— Start of SOURCE RECORDS —

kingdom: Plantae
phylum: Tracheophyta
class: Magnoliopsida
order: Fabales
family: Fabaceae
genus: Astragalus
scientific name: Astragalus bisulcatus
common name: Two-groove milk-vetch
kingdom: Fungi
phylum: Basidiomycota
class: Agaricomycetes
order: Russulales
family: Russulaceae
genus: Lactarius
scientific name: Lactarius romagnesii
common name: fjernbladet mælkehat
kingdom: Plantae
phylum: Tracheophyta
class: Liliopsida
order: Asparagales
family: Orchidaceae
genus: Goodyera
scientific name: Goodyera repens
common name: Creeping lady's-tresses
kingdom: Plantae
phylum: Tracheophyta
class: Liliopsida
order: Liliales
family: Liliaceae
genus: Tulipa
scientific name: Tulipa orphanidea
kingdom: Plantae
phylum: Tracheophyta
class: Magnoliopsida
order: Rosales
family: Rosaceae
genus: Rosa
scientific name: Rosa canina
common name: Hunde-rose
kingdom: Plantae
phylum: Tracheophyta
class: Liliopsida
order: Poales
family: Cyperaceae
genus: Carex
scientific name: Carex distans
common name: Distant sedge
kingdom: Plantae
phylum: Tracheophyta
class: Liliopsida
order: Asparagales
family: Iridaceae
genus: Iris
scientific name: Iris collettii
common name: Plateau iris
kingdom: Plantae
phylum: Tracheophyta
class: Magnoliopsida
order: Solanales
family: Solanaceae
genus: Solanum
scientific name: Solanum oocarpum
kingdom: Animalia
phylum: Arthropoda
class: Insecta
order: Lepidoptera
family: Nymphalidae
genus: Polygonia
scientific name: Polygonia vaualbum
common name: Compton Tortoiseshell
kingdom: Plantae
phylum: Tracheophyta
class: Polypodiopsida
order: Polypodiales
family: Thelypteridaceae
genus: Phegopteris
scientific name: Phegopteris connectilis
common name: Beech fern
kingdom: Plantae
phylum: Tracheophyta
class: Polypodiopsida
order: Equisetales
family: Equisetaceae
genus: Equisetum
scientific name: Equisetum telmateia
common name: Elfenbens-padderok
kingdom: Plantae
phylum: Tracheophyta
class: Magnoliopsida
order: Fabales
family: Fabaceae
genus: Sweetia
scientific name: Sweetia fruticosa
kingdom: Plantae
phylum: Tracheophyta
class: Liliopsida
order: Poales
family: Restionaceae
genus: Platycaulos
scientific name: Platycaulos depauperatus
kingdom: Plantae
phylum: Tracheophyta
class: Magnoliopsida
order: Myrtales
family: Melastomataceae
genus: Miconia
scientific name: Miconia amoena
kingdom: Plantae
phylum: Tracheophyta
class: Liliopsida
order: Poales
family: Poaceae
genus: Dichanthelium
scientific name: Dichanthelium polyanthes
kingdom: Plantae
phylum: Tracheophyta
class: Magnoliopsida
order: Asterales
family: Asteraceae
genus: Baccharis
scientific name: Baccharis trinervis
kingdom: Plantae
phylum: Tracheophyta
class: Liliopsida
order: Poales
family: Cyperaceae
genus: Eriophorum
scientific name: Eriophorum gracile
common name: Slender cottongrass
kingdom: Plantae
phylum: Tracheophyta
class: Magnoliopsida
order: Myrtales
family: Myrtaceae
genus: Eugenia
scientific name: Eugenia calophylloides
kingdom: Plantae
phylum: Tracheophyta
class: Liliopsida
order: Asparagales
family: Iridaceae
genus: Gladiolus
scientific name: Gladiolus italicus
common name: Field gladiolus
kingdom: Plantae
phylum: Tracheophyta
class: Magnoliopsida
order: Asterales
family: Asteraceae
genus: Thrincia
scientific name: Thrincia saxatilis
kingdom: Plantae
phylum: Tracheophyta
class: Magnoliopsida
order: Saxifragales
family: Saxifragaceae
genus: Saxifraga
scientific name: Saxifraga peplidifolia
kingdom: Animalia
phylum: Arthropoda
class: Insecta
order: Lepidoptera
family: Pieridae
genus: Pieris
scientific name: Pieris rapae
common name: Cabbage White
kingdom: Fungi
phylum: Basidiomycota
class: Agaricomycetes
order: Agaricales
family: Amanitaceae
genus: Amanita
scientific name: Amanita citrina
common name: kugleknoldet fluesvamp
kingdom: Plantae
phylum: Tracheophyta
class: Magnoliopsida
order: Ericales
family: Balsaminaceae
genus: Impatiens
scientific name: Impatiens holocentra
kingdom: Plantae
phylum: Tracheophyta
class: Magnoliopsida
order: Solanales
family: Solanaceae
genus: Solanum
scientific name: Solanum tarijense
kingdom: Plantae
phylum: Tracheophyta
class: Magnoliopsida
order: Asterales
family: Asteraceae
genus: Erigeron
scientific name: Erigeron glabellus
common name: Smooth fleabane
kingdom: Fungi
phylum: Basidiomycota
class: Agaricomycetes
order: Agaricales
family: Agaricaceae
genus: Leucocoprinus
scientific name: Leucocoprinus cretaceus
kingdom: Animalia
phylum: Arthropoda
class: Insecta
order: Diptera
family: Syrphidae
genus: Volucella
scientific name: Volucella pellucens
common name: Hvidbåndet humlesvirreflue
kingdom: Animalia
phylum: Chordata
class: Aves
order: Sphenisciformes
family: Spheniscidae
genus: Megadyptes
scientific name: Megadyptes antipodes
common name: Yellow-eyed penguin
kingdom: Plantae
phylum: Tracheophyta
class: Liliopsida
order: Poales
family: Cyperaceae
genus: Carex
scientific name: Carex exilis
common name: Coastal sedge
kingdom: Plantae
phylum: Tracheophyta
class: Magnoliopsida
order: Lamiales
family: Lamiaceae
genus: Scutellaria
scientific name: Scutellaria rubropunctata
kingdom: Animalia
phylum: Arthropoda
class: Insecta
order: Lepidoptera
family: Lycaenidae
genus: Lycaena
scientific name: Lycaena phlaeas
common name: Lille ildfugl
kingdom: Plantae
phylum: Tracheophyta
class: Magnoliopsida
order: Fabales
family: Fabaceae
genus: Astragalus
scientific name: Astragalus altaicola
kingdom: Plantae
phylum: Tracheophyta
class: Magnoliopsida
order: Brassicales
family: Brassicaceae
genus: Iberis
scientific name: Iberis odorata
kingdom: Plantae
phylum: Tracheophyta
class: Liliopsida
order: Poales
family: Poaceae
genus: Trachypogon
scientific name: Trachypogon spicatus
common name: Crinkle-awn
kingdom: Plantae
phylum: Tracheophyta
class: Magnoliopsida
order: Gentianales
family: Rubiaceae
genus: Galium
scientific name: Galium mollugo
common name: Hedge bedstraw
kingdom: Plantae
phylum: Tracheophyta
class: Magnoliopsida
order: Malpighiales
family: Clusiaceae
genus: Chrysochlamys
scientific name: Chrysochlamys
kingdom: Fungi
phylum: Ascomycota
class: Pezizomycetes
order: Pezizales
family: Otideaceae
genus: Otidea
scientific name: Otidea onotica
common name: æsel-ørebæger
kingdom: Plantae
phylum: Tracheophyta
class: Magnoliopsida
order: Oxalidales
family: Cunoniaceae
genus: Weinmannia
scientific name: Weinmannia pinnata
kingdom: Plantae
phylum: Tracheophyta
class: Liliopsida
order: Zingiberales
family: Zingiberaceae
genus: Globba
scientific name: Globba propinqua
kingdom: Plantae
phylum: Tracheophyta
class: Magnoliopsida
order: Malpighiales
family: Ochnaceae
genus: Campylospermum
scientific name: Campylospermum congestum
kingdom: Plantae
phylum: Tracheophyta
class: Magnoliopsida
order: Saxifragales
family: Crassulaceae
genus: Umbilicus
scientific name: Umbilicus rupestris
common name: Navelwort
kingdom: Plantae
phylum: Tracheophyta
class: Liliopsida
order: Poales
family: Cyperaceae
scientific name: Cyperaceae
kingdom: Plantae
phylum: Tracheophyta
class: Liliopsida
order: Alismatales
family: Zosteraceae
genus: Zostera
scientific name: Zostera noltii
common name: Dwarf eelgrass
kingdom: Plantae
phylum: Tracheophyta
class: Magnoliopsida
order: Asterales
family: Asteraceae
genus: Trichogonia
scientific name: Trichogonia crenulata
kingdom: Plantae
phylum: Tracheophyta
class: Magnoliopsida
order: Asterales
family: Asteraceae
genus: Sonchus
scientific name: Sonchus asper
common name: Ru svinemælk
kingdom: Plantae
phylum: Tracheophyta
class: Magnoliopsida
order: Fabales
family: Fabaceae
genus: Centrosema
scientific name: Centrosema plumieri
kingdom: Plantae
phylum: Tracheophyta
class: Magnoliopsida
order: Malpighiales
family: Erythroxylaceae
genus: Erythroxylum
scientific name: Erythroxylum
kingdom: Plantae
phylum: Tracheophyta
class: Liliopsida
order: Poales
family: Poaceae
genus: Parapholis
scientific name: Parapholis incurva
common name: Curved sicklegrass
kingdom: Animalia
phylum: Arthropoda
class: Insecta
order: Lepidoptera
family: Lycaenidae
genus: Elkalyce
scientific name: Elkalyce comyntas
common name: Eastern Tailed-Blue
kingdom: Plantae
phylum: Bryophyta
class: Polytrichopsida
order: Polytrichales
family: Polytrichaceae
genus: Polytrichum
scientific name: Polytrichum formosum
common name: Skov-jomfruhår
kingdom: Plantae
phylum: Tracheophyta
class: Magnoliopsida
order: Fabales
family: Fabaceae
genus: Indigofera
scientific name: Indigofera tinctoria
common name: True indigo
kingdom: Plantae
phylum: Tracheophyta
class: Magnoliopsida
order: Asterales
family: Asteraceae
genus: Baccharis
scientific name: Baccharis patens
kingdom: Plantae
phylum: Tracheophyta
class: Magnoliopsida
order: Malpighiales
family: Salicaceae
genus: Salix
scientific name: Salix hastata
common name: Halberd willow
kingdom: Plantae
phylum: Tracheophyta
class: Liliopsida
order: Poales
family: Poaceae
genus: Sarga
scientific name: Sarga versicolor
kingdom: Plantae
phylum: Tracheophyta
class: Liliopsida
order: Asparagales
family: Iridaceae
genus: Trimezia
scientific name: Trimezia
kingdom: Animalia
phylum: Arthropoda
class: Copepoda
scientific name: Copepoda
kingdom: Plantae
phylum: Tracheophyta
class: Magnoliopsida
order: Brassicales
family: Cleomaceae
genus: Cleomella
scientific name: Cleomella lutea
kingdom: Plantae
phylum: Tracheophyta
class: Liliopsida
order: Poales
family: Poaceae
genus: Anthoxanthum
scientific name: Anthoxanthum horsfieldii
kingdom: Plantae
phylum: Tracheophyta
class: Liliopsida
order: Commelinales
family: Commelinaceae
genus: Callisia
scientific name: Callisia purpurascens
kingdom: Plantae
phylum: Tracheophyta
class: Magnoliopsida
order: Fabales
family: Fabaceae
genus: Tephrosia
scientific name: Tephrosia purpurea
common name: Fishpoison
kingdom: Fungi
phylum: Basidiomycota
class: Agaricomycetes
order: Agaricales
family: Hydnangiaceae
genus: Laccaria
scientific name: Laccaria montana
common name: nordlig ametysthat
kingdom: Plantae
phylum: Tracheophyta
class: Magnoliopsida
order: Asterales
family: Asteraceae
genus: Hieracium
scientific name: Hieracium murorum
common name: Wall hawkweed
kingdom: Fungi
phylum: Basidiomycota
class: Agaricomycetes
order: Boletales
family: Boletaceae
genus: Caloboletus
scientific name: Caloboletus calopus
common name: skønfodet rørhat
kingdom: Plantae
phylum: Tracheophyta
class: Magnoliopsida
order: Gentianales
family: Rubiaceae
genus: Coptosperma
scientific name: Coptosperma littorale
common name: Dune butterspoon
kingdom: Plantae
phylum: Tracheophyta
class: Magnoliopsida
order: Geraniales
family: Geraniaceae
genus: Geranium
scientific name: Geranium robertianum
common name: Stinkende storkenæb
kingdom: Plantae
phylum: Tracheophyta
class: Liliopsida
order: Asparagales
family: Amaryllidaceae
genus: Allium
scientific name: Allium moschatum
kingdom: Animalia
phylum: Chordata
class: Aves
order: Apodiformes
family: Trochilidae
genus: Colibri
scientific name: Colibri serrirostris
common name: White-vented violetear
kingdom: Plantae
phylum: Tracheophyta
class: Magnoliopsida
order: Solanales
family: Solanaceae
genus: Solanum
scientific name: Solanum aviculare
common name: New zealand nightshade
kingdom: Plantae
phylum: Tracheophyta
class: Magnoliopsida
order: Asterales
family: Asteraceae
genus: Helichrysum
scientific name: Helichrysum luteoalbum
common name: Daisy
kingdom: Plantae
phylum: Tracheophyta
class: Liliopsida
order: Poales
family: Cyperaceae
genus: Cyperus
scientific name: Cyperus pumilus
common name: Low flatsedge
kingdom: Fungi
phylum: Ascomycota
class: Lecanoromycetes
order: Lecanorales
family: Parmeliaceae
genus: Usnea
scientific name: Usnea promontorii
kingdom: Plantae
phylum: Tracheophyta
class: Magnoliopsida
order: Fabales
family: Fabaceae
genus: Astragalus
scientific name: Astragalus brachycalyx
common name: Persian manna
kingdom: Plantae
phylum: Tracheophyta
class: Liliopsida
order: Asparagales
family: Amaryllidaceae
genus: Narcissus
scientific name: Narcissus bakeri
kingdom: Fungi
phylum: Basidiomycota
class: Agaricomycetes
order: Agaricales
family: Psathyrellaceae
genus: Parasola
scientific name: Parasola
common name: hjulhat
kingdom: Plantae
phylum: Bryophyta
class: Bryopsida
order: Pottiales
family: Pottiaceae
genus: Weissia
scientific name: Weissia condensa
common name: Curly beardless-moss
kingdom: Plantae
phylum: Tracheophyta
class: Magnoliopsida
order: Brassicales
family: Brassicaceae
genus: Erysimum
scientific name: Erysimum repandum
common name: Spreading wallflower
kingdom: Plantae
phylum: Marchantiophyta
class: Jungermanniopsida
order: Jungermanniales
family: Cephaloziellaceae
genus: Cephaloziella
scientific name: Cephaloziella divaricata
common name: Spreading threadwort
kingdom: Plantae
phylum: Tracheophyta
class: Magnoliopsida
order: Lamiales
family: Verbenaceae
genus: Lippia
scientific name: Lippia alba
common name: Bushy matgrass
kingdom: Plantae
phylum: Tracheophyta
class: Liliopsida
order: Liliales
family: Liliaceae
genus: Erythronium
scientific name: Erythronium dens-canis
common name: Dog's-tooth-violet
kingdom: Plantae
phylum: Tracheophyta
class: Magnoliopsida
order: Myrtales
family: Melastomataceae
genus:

— End of SOURCE RECORDS —

Please reproduce, word for word, the stretch of the listing from its first line through the line containing "common name: fjernbladet mælkehat".

* **RESULT OF THIS TASK**
kingdom: Plantae
phylum: Tracheophyta
class: Magnoliopsida
order: Fabales
family: Fabaceae
genus: Astragalus
scientific name: Astragalus bisulcatus
common name: Two-groove milk-vetch
kingdom: Fungi
phylum: Basidiomycota
class: Agaricomycetes
order: Russulales
family: Russulaceae
genus: Lactarius
scientific name: Lactarius romagnesii
common name: fjernbladet mælkehat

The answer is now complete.